There are a number of reasons why Africa has been earmarked as the next hub for FinTech. A youthful population, increasing smartphone penetration, a pan-continental push for financial inclusion, the largest share of the world’s unbanked and underbanked population, and a desire for cashless payments have created the perfect storm for FinTech innovation to flourish. Three of the continent’s unicorns – Flutterwave, Interswitch and Fawry – are FinTechs and emerging markets investment analysts are betting on this sector to provide even more unicorn-status companies for the region in the near future. With the aftermath of Covid-19 forcing more companies to go digital, continued growth is forecast across the board.
Africa’s financial services industry is rapidly evolving into a largely digitised space. Innovation creates buzz and can transform societies – yet, in many African countries, there is a need to address the perennial race between fast-moving innovation and the slower pace of regulation. With varying starting points and capabilities, African markets, whilst ready to take advantage of FinTech innovations, have a long way to go before their full potential can be realised.
The connection between regulations and a flourishing FinTech sector is an important one. It is no coincidence that investors and businesses in FinTech are drawn to markets with more robust financial regulatory ecosystems. It is one of the reasons that funding remains concentrated in a few markets: South Africa, Nigeria, Kenya and Egypt are recognised as the four FinTech hubs in Africa, securing 80% of fundraising in 2020.
South Africa was one of the earliest movers in FinTech regulation and development. The country welcomed digital innovation and supported electronic money solutions as early as 2009. In 2018, the South African Reserve Bank established the Financial Technology programme to strategically assess the emergence of FinTech in a structured and organised manner and to consider its regulatory implications.
In East Africa, the clear leader in mobile money adoption and usage, countries favoured a telecom-led regulatory model. In this framework, the telecom provider worked with the financial regulator to establish the infrastructure for mobile payments. In Kenya, M-Pesa’s success – which triggered the mobile money revolution in the region – has been partly attributed to Safaricom’s good working relationship with the Central Bank of Kenya. The company was given regulatory space to design M-Pesa in a manner that fit its market, and this provided sufficient prudential comfort to the central bank.

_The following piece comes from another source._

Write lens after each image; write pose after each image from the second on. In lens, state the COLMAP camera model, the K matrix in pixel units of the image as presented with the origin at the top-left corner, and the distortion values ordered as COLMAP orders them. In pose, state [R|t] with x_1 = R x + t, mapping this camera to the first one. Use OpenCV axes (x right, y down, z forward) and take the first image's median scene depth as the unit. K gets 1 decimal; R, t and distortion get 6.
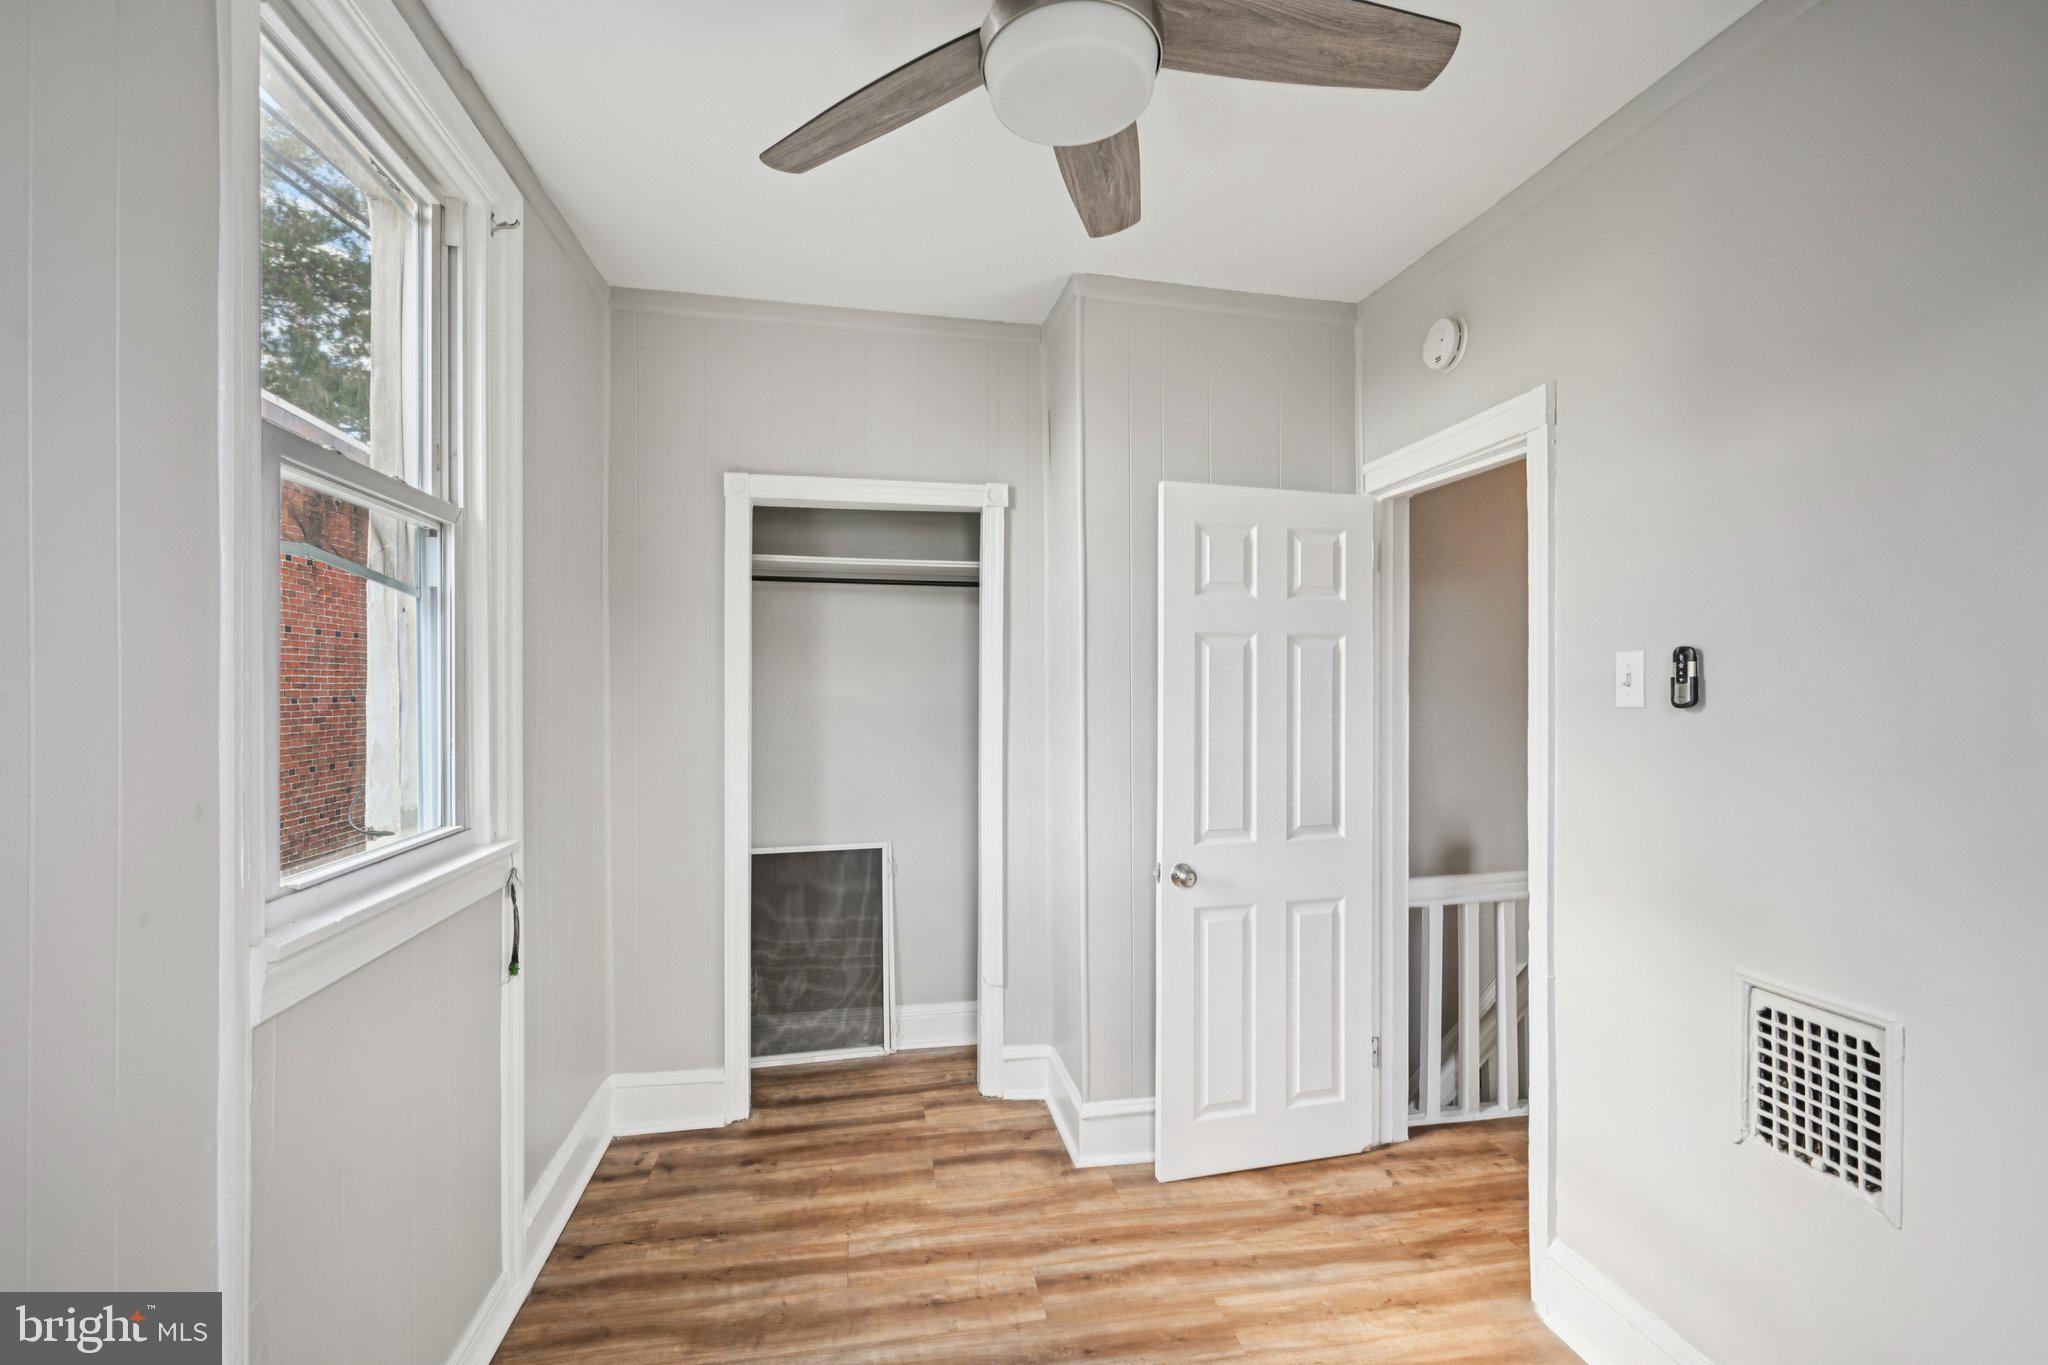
lens RADIAL K [[933.5, 0, 1024.0], [0, 933.5, 682.5], [0, 0, 1]] dist [-0.001242, -0.000090]
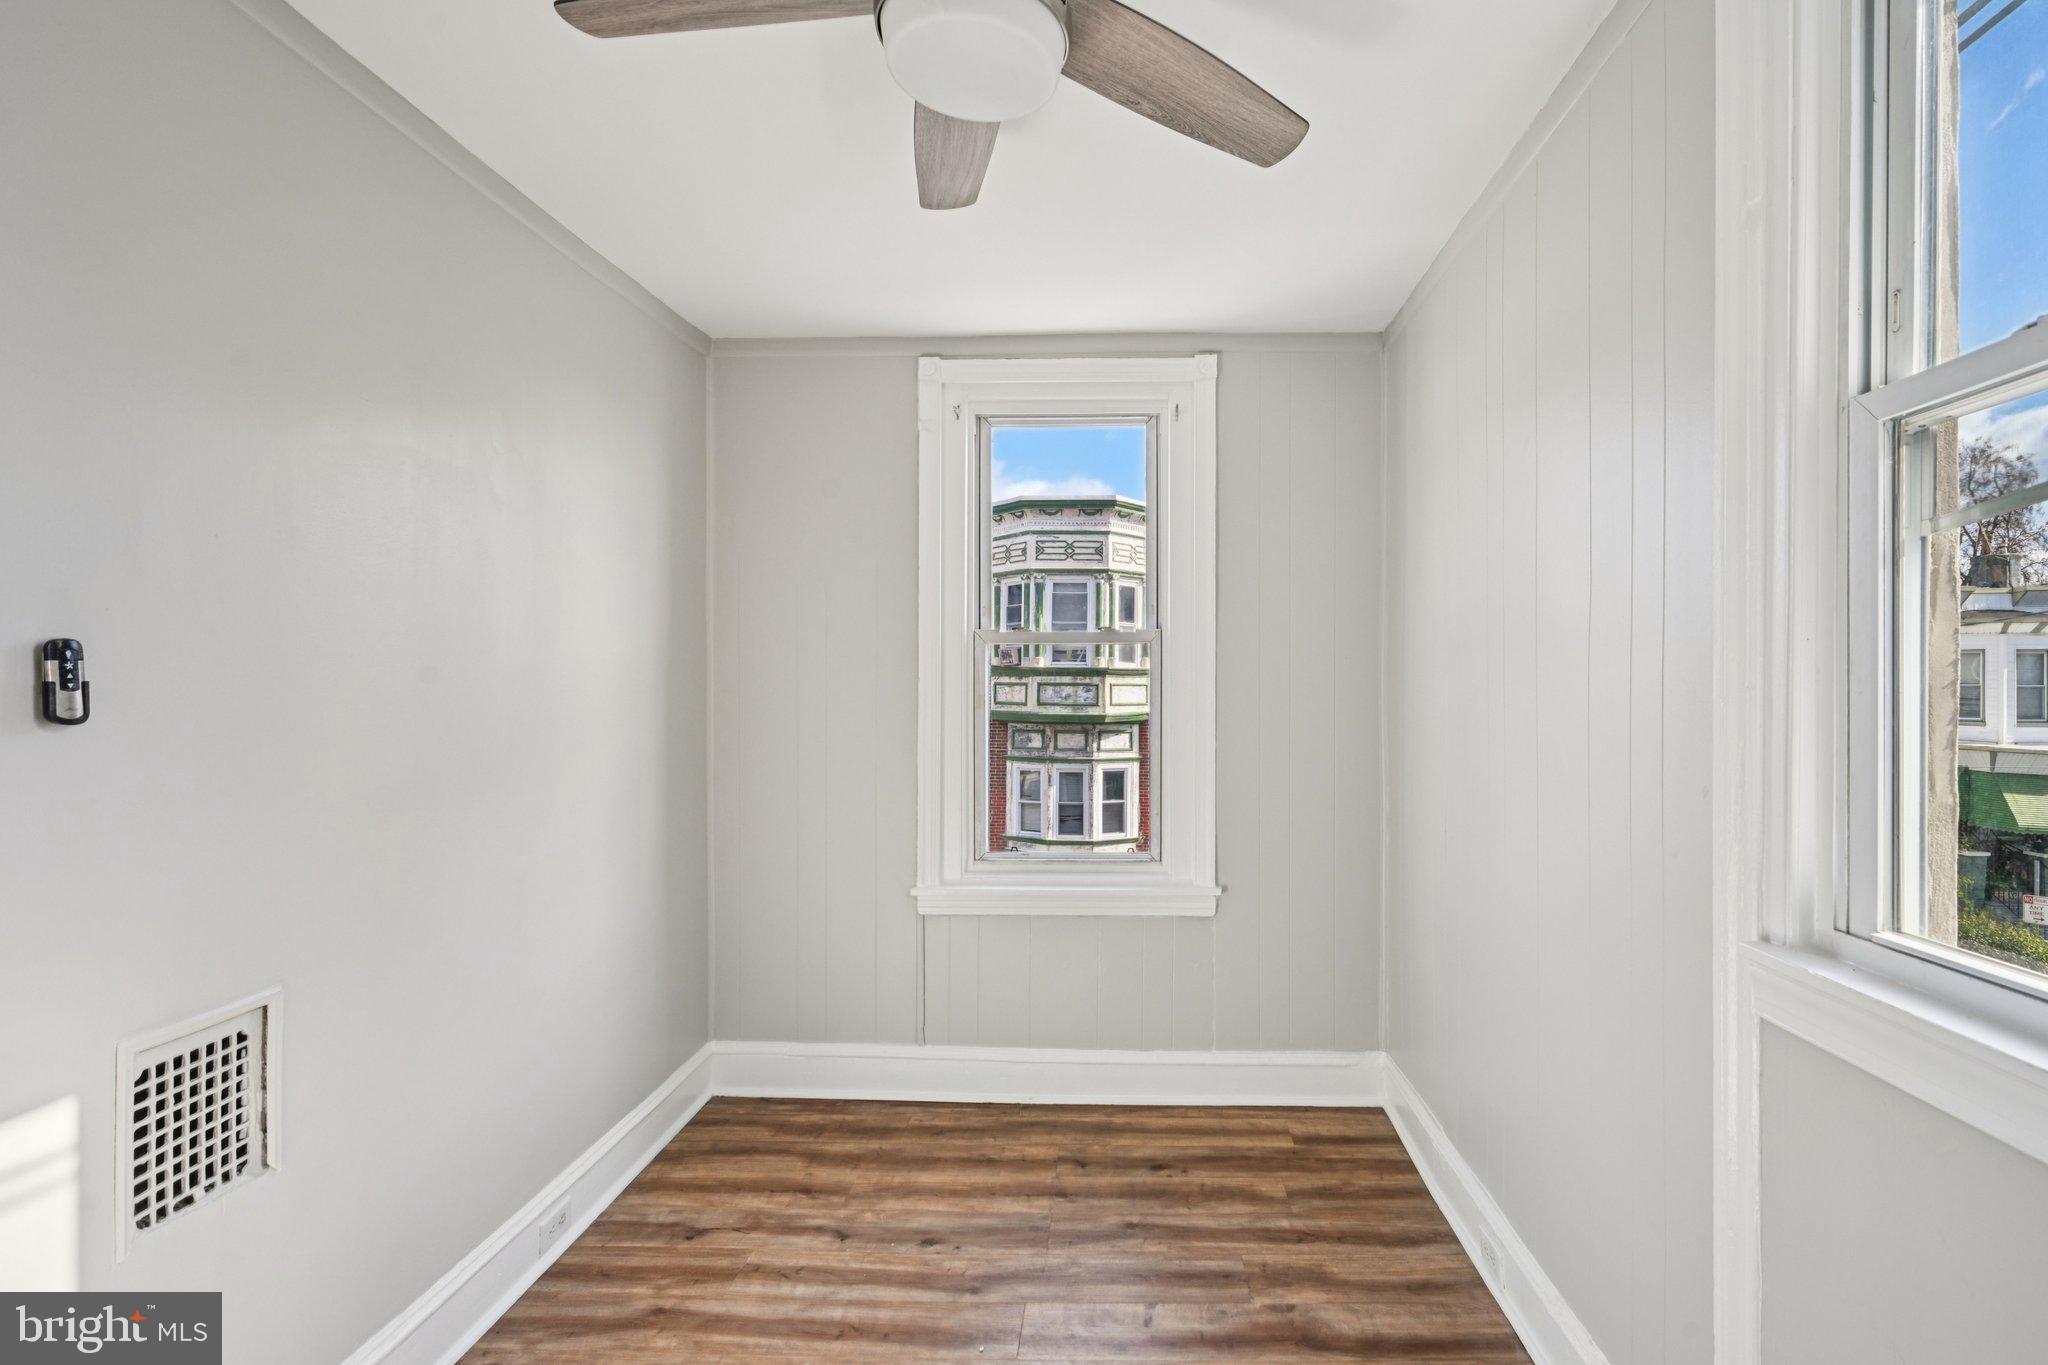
lens RADIAL K [[896.4, 0, 1094.1], [0, 896.4, 689.1], [0, 0, 1]] dist [0.000776, 0.000021]
pose [[-0.976757, -0.001766, 0.214340, -0.231580], [-0.002551, 0.999991, -0.003383, 0.000154], [-0.214332, -0.003851, -0.976753, 1.645268]]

However, even the countries heralded as FinTech success stories are having their challenges. This is due in part to the fact that FinTech, by its very nature, sits uneasily amid existing regulatory frameworks. It requires a more customised response. Furthermore, even in countries with more robust regulatory ecosystems, regulators are continually playing catch up as the sector continues to evolve. The result is that often, frameworks and regulations are overlapping, sometimes unclear and occasionally only cover certain aspects of FinTech-orientated business. Even in Nigeria, many players in the FinTech industry do not know exactly which regulators and governing bodies they have to adhere to. This means that companies may find themselves unaware of the regulations they must comply with, thereby risking hefty fines.
In other countries where there is no FinTech regulatory ecosystem, things are more confusing and investors are likely to steer clear altogether as governments are seemingly making no effort at all to keep up with the rapid pace of change. The absence of robust regulations can expose both end-users and FinTech service providers to a multitude of risks.
Critically, there is no convergence of regulatory frameworks across Africa. With conflicting and fragmented regulatory regimes with regard to FinTech, cross-border operations for financial service providers remain a particular challenge.
To address these challenges, legal responses must be both adequate and timely. However, many legal systems in Africa have been slow to reform. There are several reasons for this. First and foremost, the lack of regulations across the continent in multiple sectors, not just FinTech, underscores the need for resources – there is not enough funding allocated toward government training or entities to address regulations for new and constantly evolving sectors.
If the regulators don’t strike the right chord and regulations are too stringent, it will discourage innovation. Due to the potential offered by the sector, early signs seem to suggest that regulators and governments know how important balance is. They are also increasingly aware of the need to act quickly to ensure the sector is regulated to protect consumers. And while they are at varying stages of thinking and implementation, there is no doubt that Covid-19 has acted as a catalyst for digitisation and also stimulated urgency.